Among the stealth tactics Louisiana whites
use to maintain power are exclusionary back
room decision-making and gerrymandering
that dilutes or concentrates black's voter
strength, whichever is most damaging. Both
are considered discriminatory by the Voting
Rights Act, and, according to the report, the
US Department of Justice has issued objections
to Louisiana voting changes 96 times
since 1982.
The examples of whites pouring "old poison
into new bottles" to preserve power—
drawn primarily from court records—are
shocking. For instance, then-Governor Treen
resisted any redistricting plan in the 1980s that
included a majority Black district for New
Orleans, arguing a hypocritical race-neutral
position: "districting schemes motivated by
racial considerations, however benign,
smacked of racism."
Similar reports are available for Florida,
Alaska, and New York.
-- Pam Chamberlain
Bush without Warrant
Presidential Authority to Conduct Warrantless Electronic Surveillance to Gather Foreign Intelligence Information
Elizabeth B. Bazan and Jennifer K. Elsea, Congressional Research Service, Washington, D.C., January 5, 2006
J. Edgar Hoover and other government
spies rarely made any pretense to legality.

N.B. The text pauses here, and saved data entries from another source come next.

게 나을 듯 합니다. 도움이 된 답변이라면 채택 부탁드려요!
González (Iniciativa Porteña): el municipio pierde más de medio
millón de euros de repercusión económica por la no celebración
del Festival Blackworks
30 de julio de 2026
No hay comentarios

They just did what they wanted. But Bush and
Co. seem to enjoy sprinkling legal justifications
here and there for such misdeeds as
warrantless spying on Americans and mistreatment
of Guantanamo prisoners. They create
a quasi-legality that thumbs its nose at the
law and dares the courts to answer back.
This was a brief written at the request of a
Congressperson about whether President
Bush could bypass the Foreign Intelligence
Surveillance Court and spy on people in the
US without a warrant. They patiently expose
the cynical legal ploys of the Bush Administration,
including the claim that it can bypass
the court because of Congress' "declaration of
war" (legal permission for Bush to use force).
No, they say, Congress revised the act that created
the court right after September 11th
and made no such exception. The Bushites also
refer to court cases decided before the law was
enacted to justify their scheme. The staff
lawyers strip away such legal fig leaves shrouding
Bush's lawlessness but it remains to be
seen whether Congress heeds this report.